Все так же напевая себе под нос незамысловатую песенку, Эльминстер зажег волшебный светлячок, повисший белым шариком над головой, поднялся в рабочий кабинет, и разложил на тяжелом дубовом столе огромную карту Фаэруна. На листе пергамента он принялся чертить формулы и знаки, колдовать над магическим шаром, который стоял здесь же, на столе. Ему потребовалось бы много часов, чтобы определить источник прорехи в Плетении, да еще и Теневом, но и это было возможно. В конце концов, пользоваться им он не желал – Эльминстер собирался всего лишь посмотреть на него, словно на скатерть, в которой где-то зияла дыра. И понять, кто и где оставил след. Никто, кроме него, не смог бы отыскать таких следов без привязывающих вещей вроде пряди волос или клочка одежды, и тем более без знания о порталах и заклинаниях, которые были созданы рядом с местом вмешательства. Кроме того, каждый день на огромном континенте Фаэруна случались сотни и тысячи телепортаций и заклинаний. А Эльминстер и понятия не имел, был ли портал как таковой рядом с местом, где кто-то произнес неведомое пока заклинание.

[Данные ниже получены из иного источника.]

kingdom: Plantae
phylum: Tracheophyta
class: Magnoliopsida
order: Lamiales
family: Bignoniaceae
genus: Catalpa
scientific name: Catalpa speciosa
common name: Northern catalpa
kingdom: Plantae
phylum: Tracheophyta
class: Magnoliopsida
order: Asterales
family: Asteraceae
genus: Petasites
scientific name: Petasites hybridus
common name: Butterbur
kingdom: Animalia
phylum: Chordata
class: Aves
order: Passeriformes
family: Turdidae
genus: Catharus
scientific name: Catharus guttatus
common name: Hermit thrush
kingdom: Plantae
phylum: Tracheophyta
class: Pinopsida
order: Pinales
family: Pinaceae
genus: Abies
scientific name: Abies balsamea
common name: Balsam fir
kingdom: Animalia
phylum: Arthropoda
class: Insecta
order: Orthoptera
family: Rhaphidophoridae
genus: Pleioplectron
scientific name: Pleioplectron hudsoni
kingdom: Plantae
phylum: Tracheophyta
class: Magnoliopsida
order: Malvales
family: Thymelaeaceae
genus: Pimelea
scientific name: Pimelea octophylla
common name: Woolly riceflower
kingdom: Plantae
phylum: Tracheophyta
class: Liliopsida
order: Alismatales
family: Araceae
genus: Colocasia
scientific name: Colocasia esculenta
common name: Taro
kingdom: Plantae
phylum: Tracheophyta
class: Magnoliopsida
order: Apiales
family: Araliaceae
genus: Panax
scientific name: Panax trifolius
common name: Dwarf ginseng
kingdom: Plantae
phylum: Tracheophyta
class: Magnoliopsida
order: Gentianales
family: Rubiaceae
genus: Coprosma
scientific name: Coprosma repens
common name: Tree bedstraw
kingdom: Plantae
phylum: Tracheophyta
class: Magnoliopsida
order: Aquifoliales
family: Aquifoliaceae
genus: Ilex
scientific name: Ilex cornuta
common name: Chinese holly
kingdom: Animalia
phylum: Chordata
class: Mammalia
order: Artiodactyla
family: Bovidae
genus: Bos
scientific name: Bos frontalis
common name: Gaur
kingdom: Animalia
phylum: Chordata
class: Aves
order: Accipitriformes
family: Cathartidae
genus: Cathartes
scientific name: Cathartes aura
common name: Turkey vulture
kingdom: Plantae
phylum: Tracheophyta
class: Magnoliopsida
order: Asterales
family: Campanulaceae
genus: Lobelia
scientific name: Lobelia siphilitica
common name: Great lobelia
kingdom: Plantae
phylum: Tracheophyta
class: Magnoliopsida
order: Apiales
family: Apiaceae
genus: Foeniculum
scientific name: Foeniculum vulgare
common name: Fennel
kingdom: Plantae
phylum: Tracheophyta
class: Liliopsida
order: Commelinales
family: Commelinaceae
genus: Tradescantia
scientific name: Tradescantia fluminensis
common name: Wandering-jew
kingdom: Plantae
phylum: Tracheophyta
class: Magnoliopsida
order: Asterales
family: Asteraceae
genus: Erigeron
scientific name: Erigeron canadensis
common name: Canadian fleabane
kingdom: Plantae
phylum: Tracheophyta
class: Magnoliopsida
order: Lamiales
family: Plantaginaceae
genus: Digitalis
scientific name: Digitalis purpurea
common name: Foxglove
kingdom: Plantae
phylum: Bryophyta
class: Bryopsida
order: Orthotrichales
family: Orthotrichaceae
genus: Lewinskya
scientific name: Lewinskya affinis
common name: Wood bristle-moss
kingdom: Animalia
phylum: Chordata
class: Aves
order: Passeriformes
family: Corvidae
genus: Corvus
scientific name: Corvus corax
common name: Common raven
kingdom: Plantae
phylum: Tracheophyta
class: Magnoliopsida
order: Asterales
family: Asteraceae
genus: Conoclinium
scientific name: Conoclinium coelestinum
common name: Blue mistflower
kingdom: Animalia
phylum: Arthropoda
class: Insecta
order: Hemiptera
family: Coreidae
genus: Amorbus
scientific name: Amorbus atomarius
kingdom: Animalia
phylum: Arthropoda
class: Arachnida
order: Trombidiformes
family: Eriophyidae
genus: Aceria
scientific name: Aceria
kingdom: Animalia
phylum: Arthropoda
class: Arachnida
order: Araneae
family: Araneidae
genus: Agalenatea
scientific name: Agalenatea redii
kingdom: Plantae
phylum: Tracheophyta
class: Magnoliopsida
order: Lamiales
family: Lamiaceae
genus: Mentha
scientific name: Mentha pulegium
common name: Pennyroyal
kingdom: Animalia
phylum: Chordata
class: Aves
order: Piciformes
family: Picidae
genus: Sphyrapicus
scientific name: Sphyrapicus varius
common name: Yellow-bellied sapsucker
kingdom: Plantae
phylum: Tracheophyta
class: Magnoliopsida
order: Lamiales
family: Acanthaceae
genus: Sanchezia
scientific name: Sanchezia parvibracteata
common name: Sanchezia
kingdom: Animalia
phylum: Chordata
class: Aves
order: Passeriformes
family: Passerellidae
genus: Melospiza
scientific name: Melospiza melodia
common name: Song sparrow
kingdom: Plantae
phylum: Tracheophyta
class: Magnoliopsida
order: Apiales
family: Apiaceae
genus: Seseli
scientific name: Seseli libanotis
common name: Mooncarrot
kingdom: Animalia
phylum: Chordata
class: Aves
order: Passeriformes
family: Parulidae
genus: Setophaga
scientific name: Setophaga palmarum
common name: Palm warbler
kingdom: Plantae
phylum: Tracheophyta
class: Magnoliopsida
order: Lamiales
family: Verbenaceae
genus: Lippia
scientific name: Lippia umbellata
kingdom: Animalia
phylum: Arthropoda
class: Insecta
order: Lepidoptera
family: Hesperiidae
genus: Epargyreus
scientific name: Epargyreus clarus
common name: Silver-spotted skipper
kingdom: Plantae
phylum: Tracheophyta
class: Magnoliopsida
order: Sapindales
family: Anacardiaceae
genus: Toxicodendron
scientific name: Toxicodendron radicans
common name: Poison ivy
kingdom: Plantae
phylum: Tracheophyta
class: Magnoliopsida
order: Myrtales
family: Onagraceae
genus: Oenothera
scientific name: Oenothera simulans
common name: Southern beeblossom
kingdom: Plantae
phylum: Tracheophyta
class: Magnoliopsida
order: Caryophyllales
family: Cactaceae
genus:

Но он мог это понять. И узнать, кто собирался натворить дел, которые могли повлечь настоящую катастрофу.
«Занятно. Человек не может удержать в себе такую силу без чьего-либо благословения. Может, речь и не о человеке?»
Плетение ощущалось картой, расстилавшейся, сколько хватало глаз. Эльминстер пробегал пальцами по тонким струнам, пытался обозреть необъятное, взлетал птицей и опускался змеей под землю, пытаясь нащупать источник странной магической пульсации, встревожившей даже его богиню. Искал обрывки энергии, искал след, который мог привести его к кому-то, потому что магия была подобна шлейфу аромата, который разливался в воздухе, и неизменно следовал за колдующим.
Может быть, ему следовало даже поговорить с другими Избранными – хотя бы связаться с Келбеном и Лейрел – но не сейчас!
Через многие и многие часы, когда поднялось заново и уже пошло к закату медовое солнце, Эльминстеру показалось, что он что-то нащупал. На далеком севере.
В Рашемене.
Лодка-плоскодонка беззвучно плыла по синим, кристально-чистым и головокружительно глубоким водам озера Ашейн. Серебристый морозный туман окружал суденышко плотным облаком. Ни руля, ни весел у лодки не было, а парус был подвернут к низкой мачте, но лодка двигалась сама, не меняя курса. В воздухе висела стылая ледяная сырость, которая пробирала до костей.